Barmby brightened. His hands were upon his knees; he raised his chin, and smiled at vacancy.
'You thought me unworthy of you. You can confess to me that you were mistaken.'
'I didn't know you as I do now,' fell from the expressionless lips.
'Thank you for saying that! Well, then, your anxiety is at an end. You are not in the hands of a mercenary enemy, but of a man whose principles forbid him to do anything ignoble, who has an ideal of life, the result of much study and thought. You have never heard me speak about religion, but you would be gravely mistaken if you thought I had no religious convictions. Some day I shall treat that subject before our Society, and it is probable that my views will give rise to a good deal of discussion.
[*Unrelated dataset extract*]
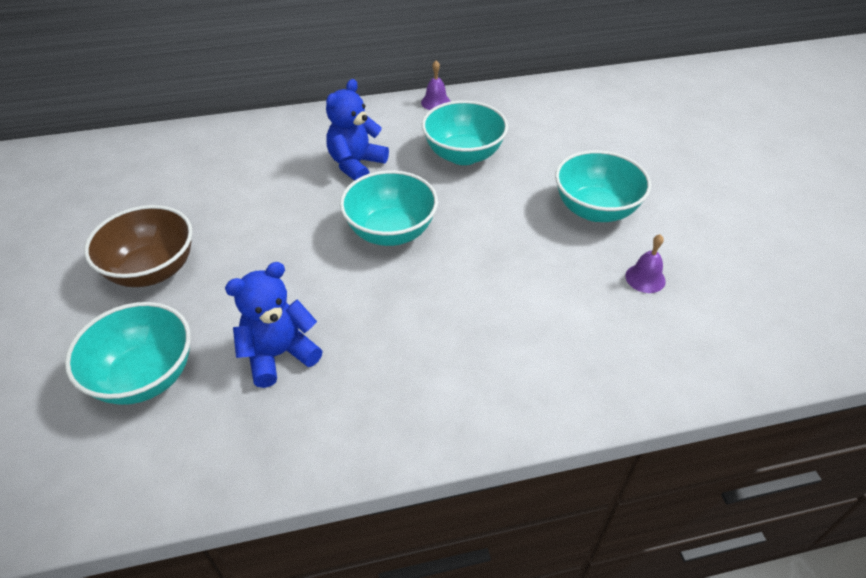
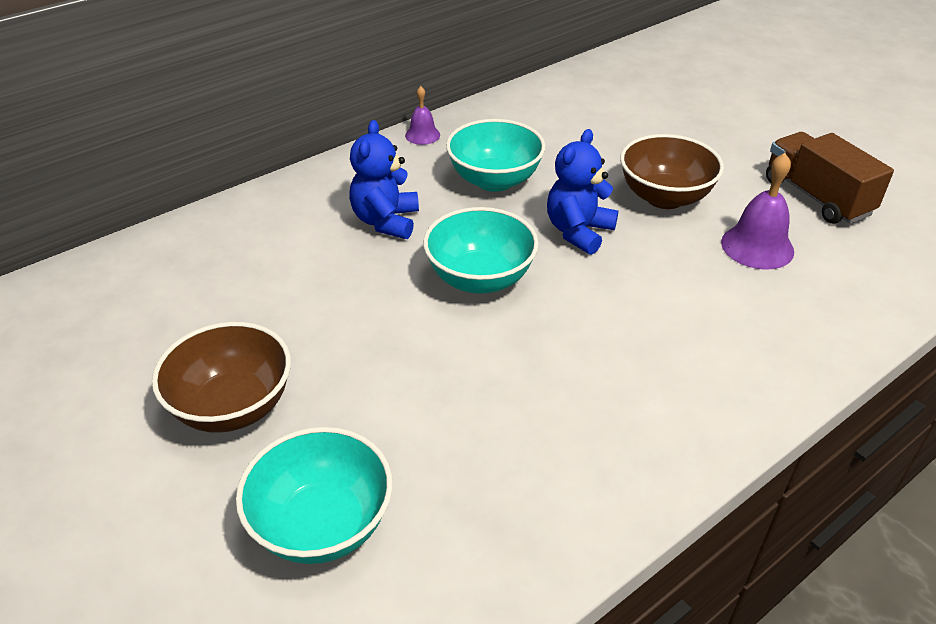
camera: 25 degrees left, 5 degrees down
(279, 354) = (460, 443): blue teddy bear -> blue teddy bear (578, 232)
(595, 210) = (664, 197): turquoise bowl -> brown bowl
(645, 278) = (757, 246): purple bell -> purple bell, size x1.70
(740, 251) = (816, 197): none -> brown truck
I have formed a religion for myself; when I write my essay, I think I shall call it "The Religion of a Man of Business." One of the great evils of the day is the vulgar supposition that commerce has nothing to do with religious faith. I shall show how utterly wrong that is. It would take too long to explain to you my mature views of Christianity. I am not sure that I recognise any of the ordinary dogmas; I think I have progressed beyond them. However, we shall have many opportunities of talking about these things.'
Nancy uttered a mere 'Yes.' She was looking at Tarrant's letter on the side-table, and wishing to be alone that she might read it again.
'In the meantime,' Samuel pursued, 'whatever difficulty arises, confide it to me. Probably you will wish to tell me more before long; you know that I am not unworthy to be your adviser. And so let us shake hands, in sign of genuine friendship.'
Nancy gave her fingers, which felt very cold upon Barmby's warm, moist palm.
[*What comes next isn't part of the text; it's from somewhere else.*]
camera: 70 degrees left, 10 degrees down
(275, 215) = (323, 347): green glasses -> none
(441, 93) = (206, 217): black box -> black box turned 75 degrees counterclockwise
'This conversation has been trying to you,' he said, 'but relief of mind will soon follow. If anything occurs to me that may help to soothe you, I will write.'
'At the beginning of our interview you didn't think it would end like this?'
There was something of the boy in Samuel, perhaps the wholesomest part of him. Having manifested his admirable qualities, he felt a light-hearted pleasure in asking for renewed assurance of the good opinion he had earned.
'I hardly cared,' said Nancy, as she rose with a sigh of weariness.
'But you have got over that. You will be quite cheerful now?'
'In time, no doubt.'
'I shall call again--let us say on Wednesday evening. By that time I shall be able to put you entirely at ease with regard to Miss Morgan.'
Nancy made no reply. In shaking hands, she regarded the radiant Samuel with a dreamy interest; and when he had left her, she still gazed for a few moments at the door.